Sebelumnya, Tangkuban Perahu pernah mengalami erupsi pada 2013 dan hanya terjadi dalam kawah.
"Letusan Gunung Tangkuban Parahu bersifat freatik, yaitu berupa semburan lumpur dingin warna hitam dari Kawah Ratu. PVMBG melansir bahwa sebelumnya pada Oktober 2013 landaan erupsi terjadi hanya di dalam lubang kawah."
Tak hanya itu, pada 2017, 2018, dan 2019 pada Juni hingga Juli, terpantau gempa asap diduga karena berkurangnya air tanah akibat perubahan musim.
Kondisi tersebut menyebabkan air tanah yang ada mudah panas dan sifatnya erupsi pendek.
Melalui BNPB, PVMBG menginformasikan erupsi susulan bisa saja terjadi dengan potensi landaan masih di sekitar dasar kawah.
"Sehubungan dengan fenomena terkini, PVMBG menginformasikan erupsi susulan dapat saja terjadi dengan potensi landaan masih di sekitar dasar kawah.

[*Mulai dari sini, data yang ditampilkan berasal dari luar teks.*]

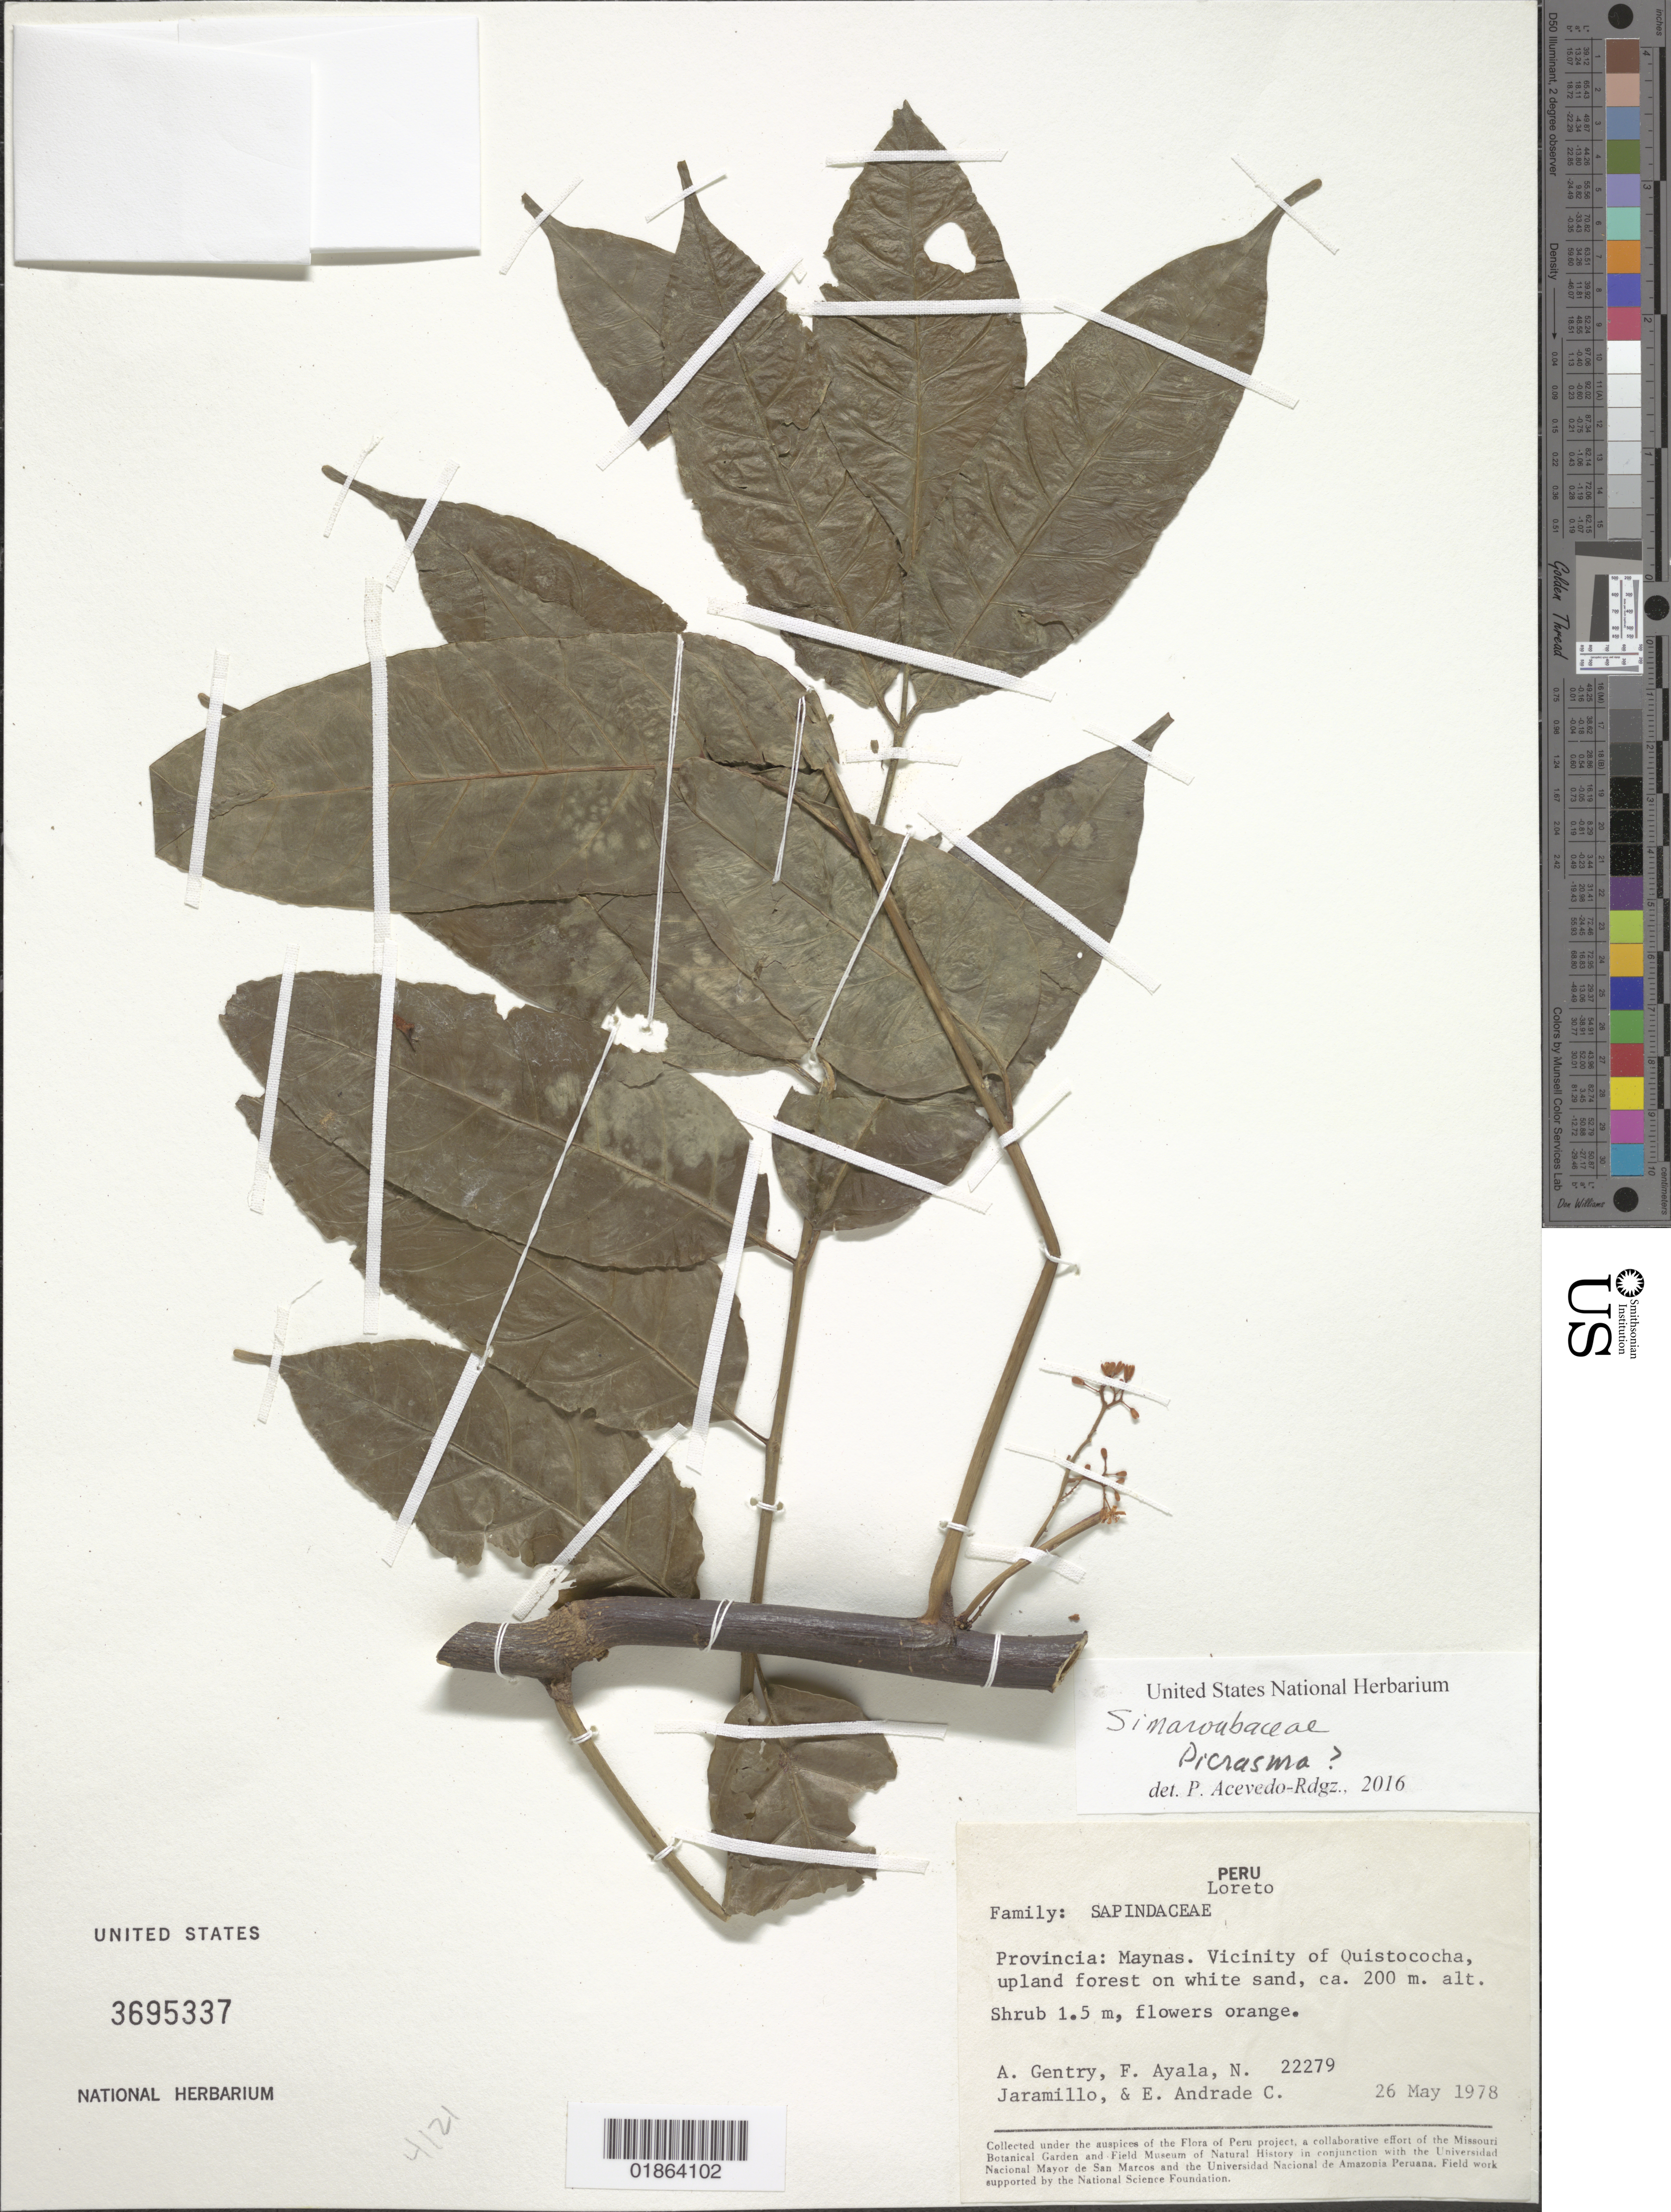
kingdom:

Namun tetap dasar utama yang menentukan adalah data yang terekam saat ini."
Baca: Teriakan Takbir Iringi Kepanikan Warga yang Selamatkan Diri Saat Gunung Tangkuban Perahu Erupsi!
Meski begitu, BPBD setempat mengimbau agar siapapun tidak memasuki radius dua kilometer dari kawah gunung.
"Untuk mengantisipasi risiko yang lebih buruk, BPBD setempat mengimbau siapa pun untuk TIDAK MEMASUKI radius 2 km dari kawah gunung, sedangkan lokasi pemukiman berjarak kurang lebih 7 km dari kawah."
Kepala Sub Bidang Mitigasi Gunung Api Wilayah Barat PVMB, Nia Haerani pun mengimbau pada masyarakat dan wisatawan untuk menunda sementara waktu kunjungan ke Tangkuban Perahu sampai kondisi benar-benar aman.
"Kemudian kami imbau untuk saat ini pada masyarakat dan pengunjung yang berminat untuk mengunjungi Tangkuban Perahu agar ditunda dulu, sampai kondisi betul-betul aman dengan mengikuti perkembangan dari kami," jelasnya.